Jay: J. Thomas has historically written IP opinions but not asked questions; the new format allows him to ask questions that can be agenda-setting, while J. Breyer will have a time limit which is also new.

Q: there were 60 amicus briefs filed, many focused on innovation/software industry. We’ve seen Court punt on policy issues to Congress and say it was just applying the statute. Will the Court engage w/arguments about innovation?

Samuelson: thinks Court will care about industry structure, but it’s hard to get attention for one particular brief if there are so many. Clerks will try to identify a relatively small number of briefs for Justices to read. Microsoft/IBM briefs are likely to get attention, and computer science briefs on both sides. Comparison to eBay v. MercExchange, where innovation was something the Court took seriously.

Brennan: even if they don’t address it explicitly, hopefully they’re thinking about it given the outpouring of concern.
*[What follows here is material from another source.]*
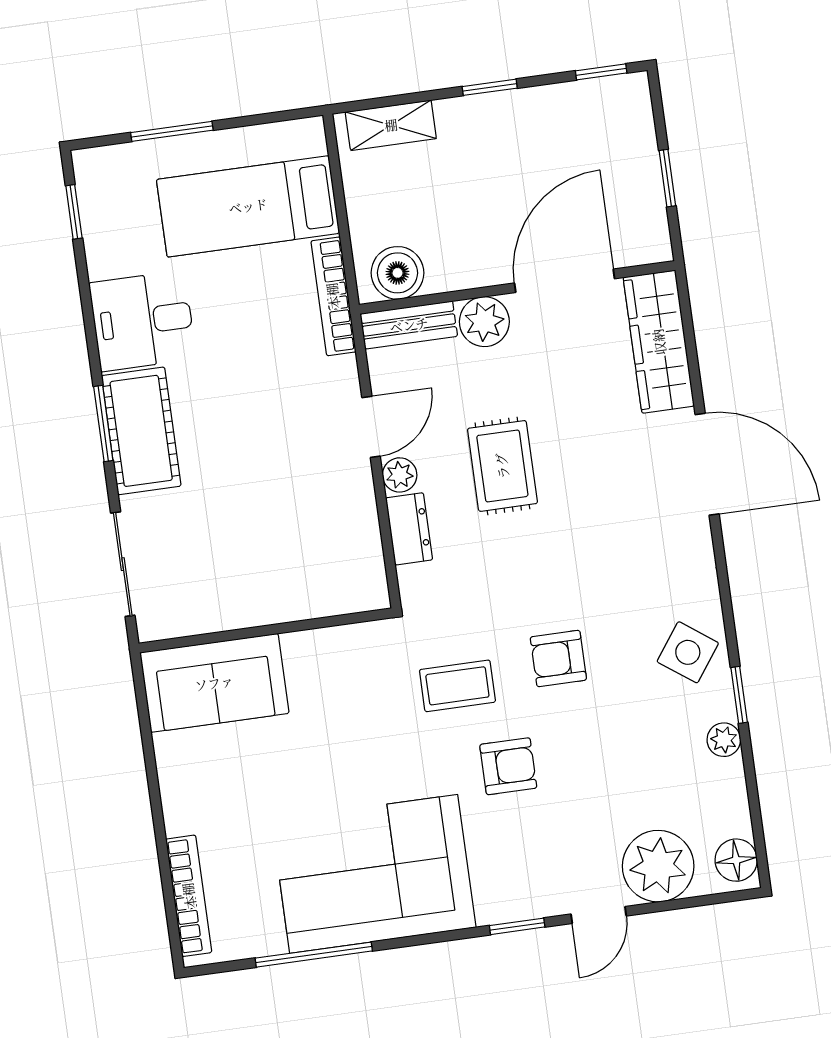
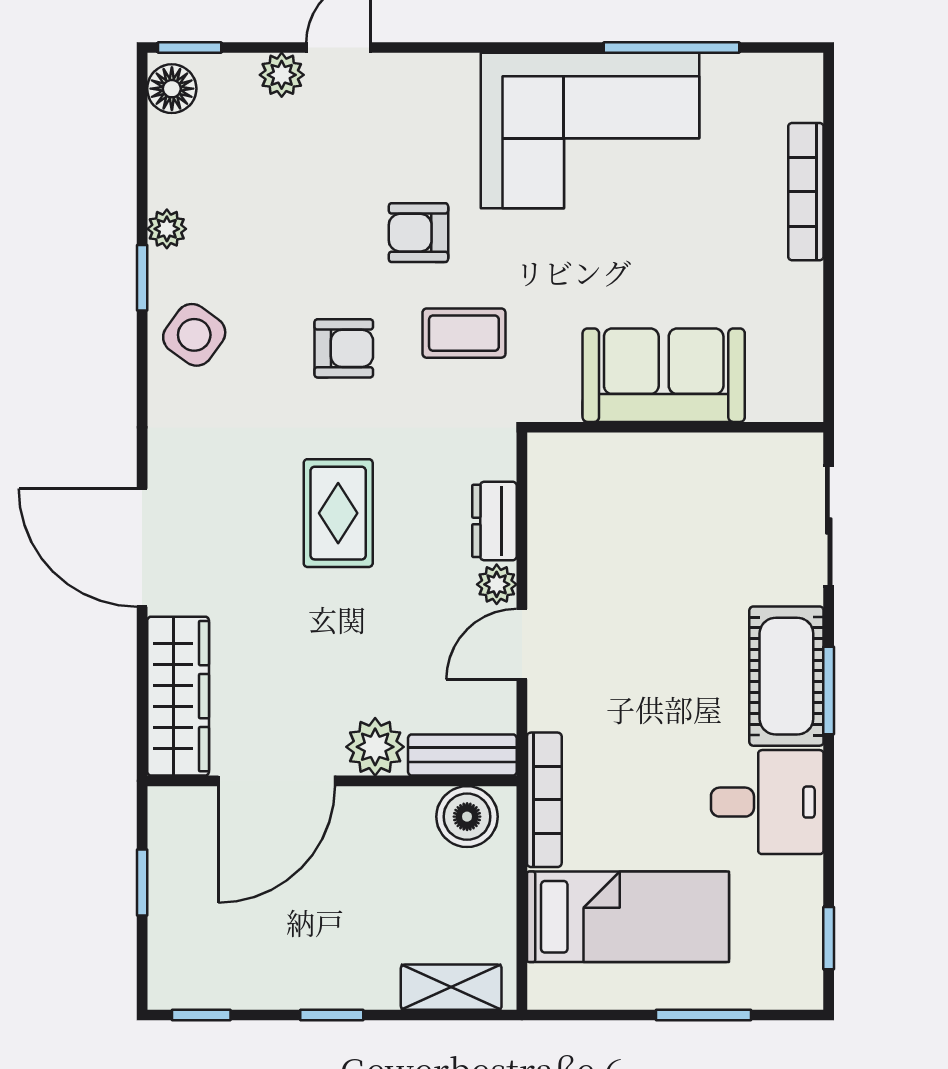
rug: (502, 466) -> (338, 513), moved
sofa: (214, 683) -> (664, 375), moved
plant: (658, 866) -> (282, 75), width x0.53, depth x0.53
bookcase: (189, 896) -> (806, 192), moved
window: (517, 926) -> (190, 48), moved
Some of the companies on Google’s side have shifted to a nonproprietary model where they give software to people for “free,” but remember that nothing’s really free. Proprietary software still matters and we shouldn’t destroy that model.

Q: For Capella: how does she think about the patent/© interface for software, as a former software programmer? Patent trolls have been a problem, but © lasts so long.

A: Original expression should be protected; there wasn’t a lot of open source when she was practicing, but even open source involves tradeoffs depending on the license. You’re not getting something for free. If you use and build on innovation of others, many licenses have obligation to give back. Some companies have chosen to go that direction. Have to abide by the law.